Sauls Derrick L, Lockhart Evelyn, Warren Maria Esteban, Lenkowski Angela, Wilhelm Susan E, Hoffman Maureane
Research Service, Durham Veteran's Affairs Medical Center, 508 Fulton Street, Durham, North Carolina 27705, USA.
Biochemistry. 2006 Feb 28;45(8):2480-7. doi: 10.1021/bi052076j.
We have previously shown functional differences in fibrinogen from hyperhomocysteinemic rabbits compared to that in control rabbits. This acquired dysfibrinogenemia is characterized by fibrin clots that are composed of abnormally thin, tightly packed fibers with increased resistance to fibrinolysis. Homocysteine thiolactone is a metabolite of homocysteine (Hcys) that can react with primary amines. Recent evidence suggests that Hcys thiolactone-lysine adducts form in vivo. We now demonstrate that the reaction of Hcys thiolactone with purified fibrinogen in vitro produces fibrinogen (Hcys fibrinogen) with functional properties that are strikingly similar to those we have observed in homocysteinemic rabbits. Fibrinogen purified from homocysteinemic rabbits and Hcys fibrinogen are similar in that (1) they both form clots composed of thinner, more tightly packed fibers than their respective control rabbit and human fibrinogens; (2) the clot structure could be made to be more like the control fibrinogens by increased calcium; and (3) they both form clots that are more resistant to fibrinolysis than those formed by the control fibrinogens. Further characterization of human fibrinogens showed that Hcys fibrin had similar plasminogen binding to that of the control and an increased capacity for binding tPA. However, tPA activation of plasminogen on Hcys fibrin was slower than that of the control. Mass spectrometric analysis of Hcys fibrinogen revealed twelve lysines that were homocysteinylated. Several of these are close to tPA and plasminogen binding sites. Lysines are major binding sites for fibrinolytic enzymes and are also sites of plasmin cleavage. Thus, modification of lysines in fibrinogen could plausibly lead to impaired fibrinolysis. We hypothesize that the modification of lysine by Hcys thiolactone might occur in vivo, lead to abnormal resistance of clots to lysis, and thereby contribute to the prothrombotic state associated with homocysteinemia.
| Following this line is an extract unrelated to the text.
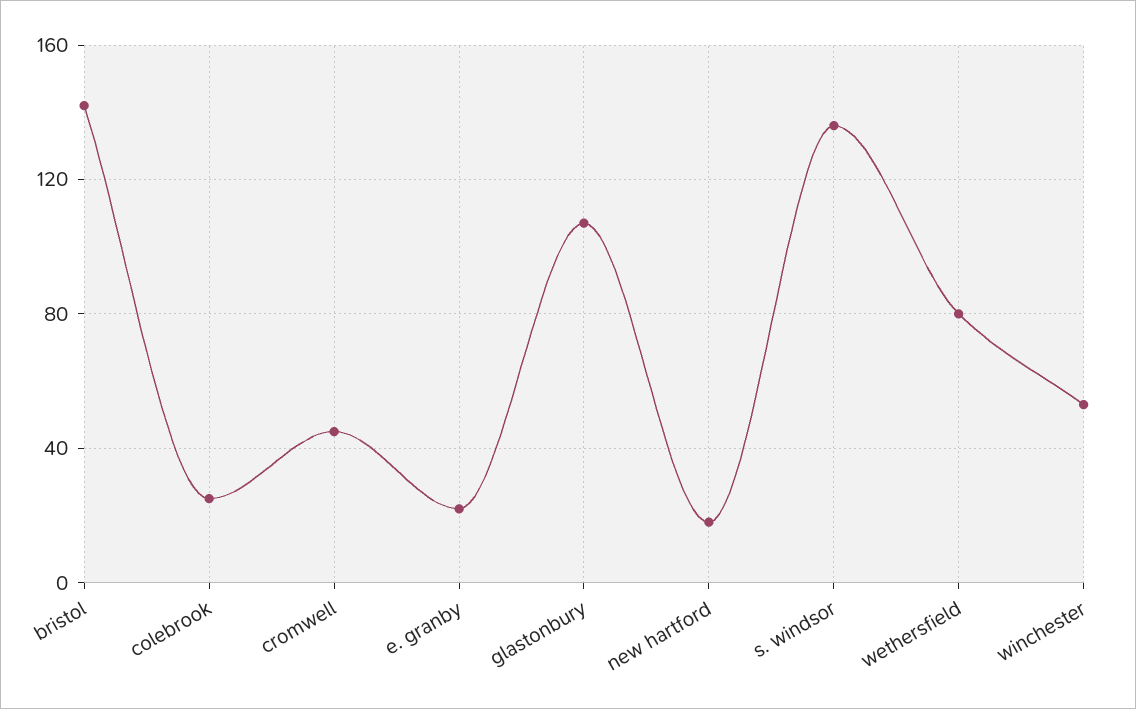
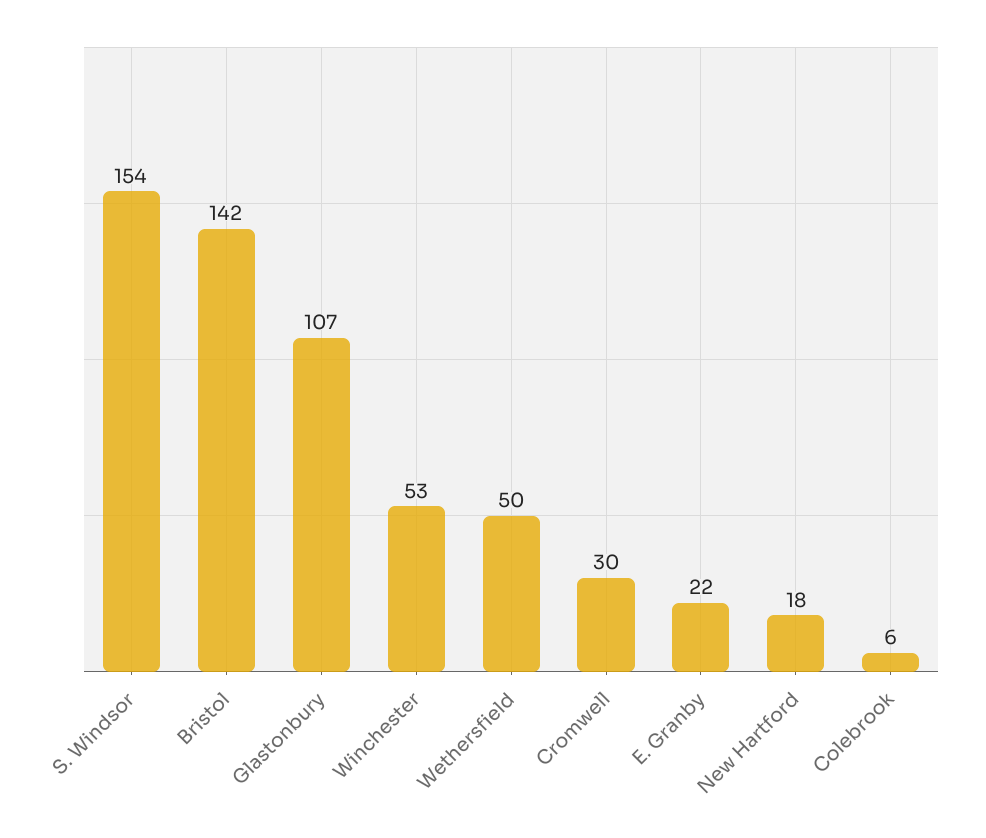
colebrook: 25 -> 6
cromwell: 45 -> 30
s. windsor: 135 -> 154
wethersfield: 80 -> 50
我们之前已经表明,与对照兔相比,高同型半胱氨酸血症兔的纤维蛋白原存在功能差异。这种获得性异常纤维蛋白原血症的特征是纤维蛋白凝块由异常细、紧密堆积的纤维组成,对纤维蛋白溶解的抵抗力增加。同型半胱氨酸硫内酯是同型半胱氨酸(Hcys)的一种代谢产物,可与伯胺反应。最近的证据表明,Hcys硫内酯-赖氨酸加合物在体内形成。我们现在证明,Hcys硫内酯与纯化的纤维蛋白原在体外反应产生的纤维蛋白原(Hcys纤维蛋白原)具有与我们在高同型半胱氨酸血症兔中观察到的功能特性惊人相似的特性。从高同型半胱氨酸血症兔中纯化的纤维蛋白原和Hcys纤维蛋白原相似之处在于:(1)它们都形成由比各自对照兔和人纤维蛋白原更细、堆积更紧密的纤维组成的凝块;(2)通过增加钙可以使凝块结构更像对照纤维蛋白原;(3)它们形成的凝块比对照纤维蛋白原形成的凝块对纤维蛋白溶解更具抵抗力。对人纤维蛋白原的进一步表征表明,Hcys纤维蛋白与对照纤维蛋白具有相似的纤溶酶原结合能力,且结合组织型纤溶酶原激活物(tPA)的能力增强。然而,tPA对Hcys纤维蛋白上纤溶酶原的激活比对照纤维蛋白慢。对Hcys纤维蛋白原的质谱分析显示有十二个赖氨酸被同型半胱氨酸化。其中几个靠近tPA和纤溶酶原结合位点。赖氨酸是纤维蛋白溶解酶的主要结合位点,也是纤溶酶裂解的位点。因此,纤维蛋白原中赖氨酸的修饰可能会导致纤维蛋白溶解受损。我们假设,Hcys硫内酯对赖氨酸的修饰可能在体内发生,导致凝块对溶解产生异常抵抗力,从而促成与高同型半胱氨酸血症相关的血栓前状态。